### Provided passage
:::::

Technology is like having an extra set of eyes, ears, and limbs on virtually everything around us. This also includes the cars we drive. We can thank technology for LED lights, Wi-Fi, smartphones, and wireless Bluetooth connections, which are standard equipment on most modern cars.
When US Congress passed the TREAD act to help drivers recognize the importance of tire safety, all vehicles made after 2006 were mandatory equipped with a marvelous piece of technology to monitor the tire pressure continuously as you drive. We still suggest you always keep a portal tire inflator in the trunk just in case!
The TPMS or Tire Pressure Monitoring System is a humble yet impressive piece of engineering. Depending on the make and model of your vehicle, the TPMS can directly or indirectly monitor the tire pressure and trigger an indication light on the dashboard if the system detects low air pressure. In most cases, the TPMS indicator will illuminate if the existing tire pressure drops 25% below the recommended value.
But there are times when technology can prove irritating to say the least. Nothing irks me more than a car with an illuminated low tire pressure light even if the tires are completely fine.

:::::

### Given data
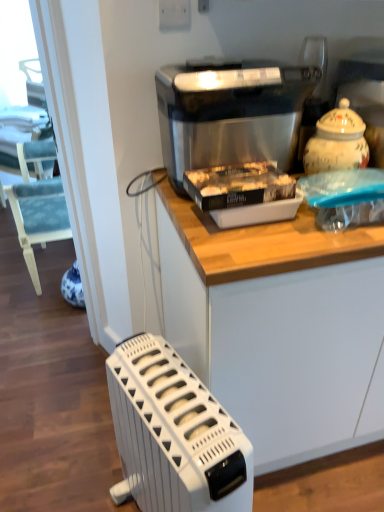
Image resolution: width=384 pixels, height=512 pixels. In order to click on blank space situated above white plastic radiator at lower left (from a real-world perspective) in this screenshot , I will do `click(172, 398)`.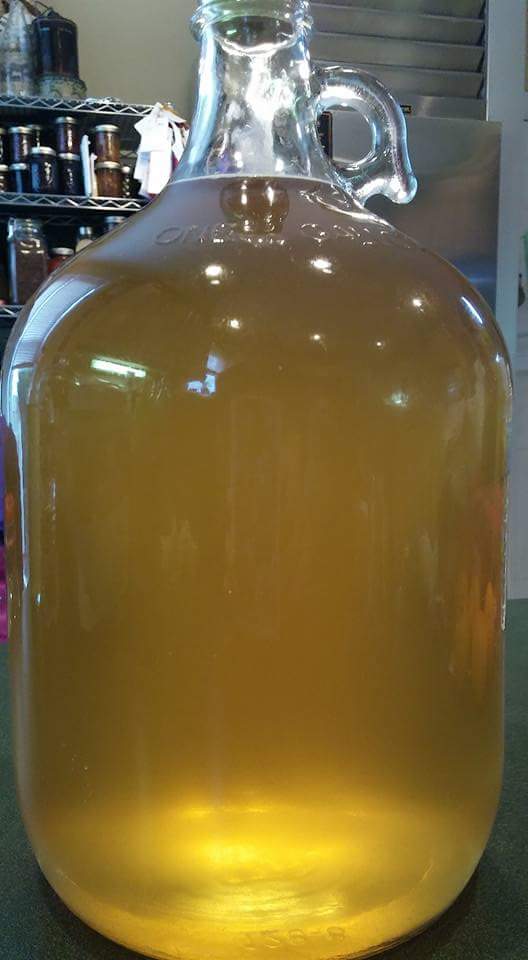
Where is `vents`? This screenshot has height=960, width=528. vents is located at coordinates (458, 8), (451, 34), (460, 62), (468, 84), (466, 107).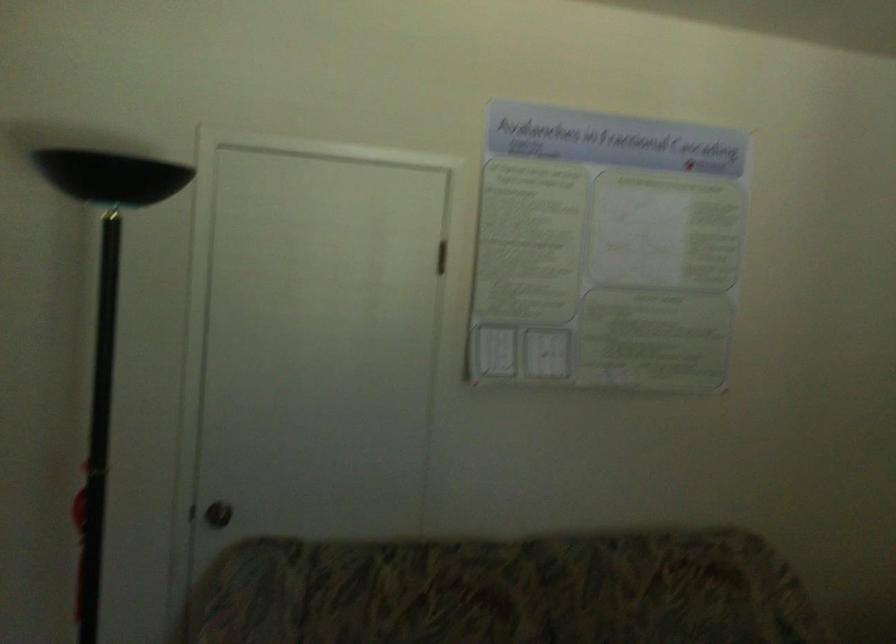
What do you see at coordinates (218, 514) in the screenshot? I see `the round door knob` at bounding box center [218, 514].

:::::

### Your instructions
Revise the tire pressure monitoring text between "But there are" and "are completely fine.", inclusive, changing "irritating" to "frustrating".

### Answer for this exercise
But there are times when technology can prove frustrating to say the least. Nothing irks me more than a car with an illuminated low tire pressure light even if the tires are completely fine.